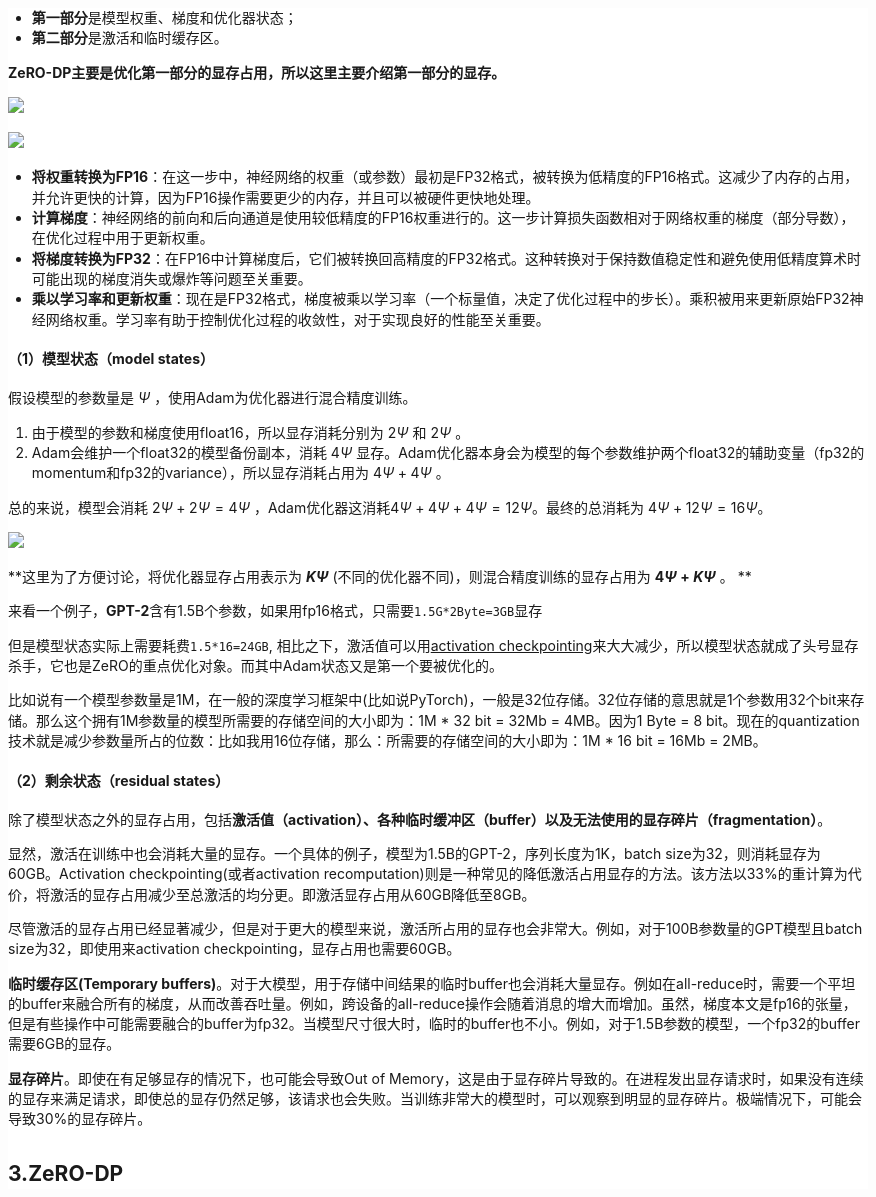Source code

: -   **第一部分**是模型权重、梯度和优化器状态；
-   **第二部分**是激活和临时缓存区。

**ZeRO-DP主要是优化第一部分的显存占用，所以这里主要介绍第一部分的显存。**&#x20;

![](https://cdn.jsdelivr.net/gh/makaspacex/PictureZone@main/libs/wdndev/image/image_XNjij0Z1Dh.png)

![](https://cdn.jsdelivr.net/gh/makaspacex/PictureZone@main/libs/wdndev/image/image_B3Zt993aVo.png)

-   **将权重转换为FP16**：在这一步中，神经网络的权重（或参数）最初是FP32格式，被转换为低精度的FP16格式。这减少了内存的占用，并允许更快的计算，因为FP16操作需要更少的内存，并且可以被硬件更快地处理。 &#x20;
-   **计算梯度**：神经网络的前向和后向通道是使用较低精度的FP16权重进行的。这一步计算损失函数相对于网络权重的梯度（部分导数），在优化过程中用于更新权重。
-   **将梯度转换为FP32**：在FP16中计算梯度后，它们被转换回高精度的FP32格式。这种转换对于保持数值稳定性和避免使用低精度算术时可能出现的梯度消失或爆炸等问题至关重要。 &#x20;
-   **乘以学习率和更新权重**：现在是FP32格式，梯度被乘以学习率（一个标量值，决定了优化过程中的步长）。乘积被用来更新原始FP32神经网络权重。学习率有助于控制优化过程的收敛性，对于实现良好的性能至关重要。

#### （1）**模型状态**（model states）

假设模型的参数量是 $Ψ$ ，使用Adam为优化器进行混合精度训练。

1.  由于模型的参数和梯度使用float16，所以显存消耗分别为 $2Ψ$ 和 $2Ψ$ 。
2.  Adam会维护一个float32的模型备份副本，消耗 $4Ψ$ 显存。Adam优化器本身会为模型的每个参数维护两个float32的辅助变量（fp32的momentum和fp32的variance），所以显存消耗占用为 $4Ψ+4Ψ$ 。

总的来说，模型会消耗 $2Ψ+2Ψ=4Ψ$ ，Adam优化器这消耗$ 4Ψ+4Ψ+4Ψ=12Ψ $。最终的总消耗为 $4Ψ+12Ψ=16Ψ $。

![](https://cdn.jsdelivr.net/gh/makaspacex/PictureZone@main/libs/wdndev/image/image_pcdg2zZLBJ.png)

\*\*这里为了方便讨论，将优化器显存占用表示为 **$KΨ$** (不同的优化器不同)，则混合精度训练的显存占用为 **$4Ψ+KΨ$** 。 \*\*

来看一个例子，**GPT-2**含有1.5B个参数，如果用fp16格式，只需要`1.5G*2Byte=3GB`显存

但是模型状态实际上需要耗费`1.5*16=24GB`, 相比之下，激活值可以用[activation checkpointing](https://arxiv.org/pdf/1604.06174.pdf "activation checkpointing")来大大减少，所以模型状态就成了头号显存杀手，它也是ZeRO的重点优化对象。而其中Adam状态又是第一个要被优化的。

比如说有一个模型参数量是1M，在一般的深度学习框架中(比如说PyTorch)，一般是32位存储。32位存储的意思就是1个参数用32个bit来存储。那么这个拥有1M参数量的模型所需要的存储空间的大小即为：1M \* 32 bit = 32Mb = 4MB。因为1 Byte = 8 bit。现在的quantization技术就是减少参数量所占的位数：比如我用16位存储，那么：所需要的存储空间的大小即为：1M \* 16 bit = 16Mb = 2MB。

#### **（2）剩余状态**（residual states）

&#x20;除了模型状态之外的显存占用，包括**激活值（activation）、各种临时缓冲区（buffer）以及无法使用的显存碎片（fragmentation）**。

显然，激活在训练中也会消耗大量的显存。一个具体的例子，模型为1.5B的GPT-2，序列长度为1K，batch size为32，则消耗显存为60GB。Activation checkpointing(或者activation recomputation)则是一种常见的降低激活占用显存的方法。该方法以33%的重计算为代价，将激活的显存占用减少至总激活的均分更。即激活显存占用从60GB降低至8GB。

尽管激活的显存占用已经显著减少，但是对于更大的模型来说，激活所占用的显存也会非常大。例如，对于100B参数量的GPT模型且batch size为32，即使用来activation checkpointing，显存占用也需要60GB。

**临时缓存区(Temporary buffers)**。对于大模型，用于存储中间结果的临时buffer也会消耗大量显存。例如在all-reduce时，需要一个平坦的buffer来融合所有的梯度，从而改善吞吐量。例如，跨设备的all-reduce操作会随着消息的增大而增加。虽然，梯度本文是fp16的张量，但是有些操作中可能需要融合的buffer为fp32。当模型尺寸很大时，临时的buffer也不小。例如，对于1.5B参数的模型，一个fp32的buffer需要6GB的显存。

**显存碎片**。即使在有足够显存的情况下，也可能会导致Out of Memory，这是由于显存碎片导致的。在进程发出显存请求时，如果没有连续的显存来满足请求，即使总的显存仍然足够，该请求也会失败。当训练非常大的模型时，可以观察到明显的显存碎片。极端情况下，可能会导致30%的显存碎片。

## **3.ZeRO-DP**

▶ **Exercise objective**: Gather each line of the listing above that contains the string "main", treating uppercase and lowercase as distinct.

▶ **Solution to this problem**:
![](https://cdn.jsdelivr.net/gh/makaspacex/PictureZone@main/libs/wdndev/image/image_XNjij0Z1Dh.png)
![](https://cdn.jsdelivr.net/gh/makaspacex/PictureZone@main/libs/wdndev/image/image_B3Zt993aVo.png)
![](https://cdn.jsdelivr.net/gh/makaspacex/PictureZone@main/libs/wdndev/image/image_pcdg2zZLBJ.png)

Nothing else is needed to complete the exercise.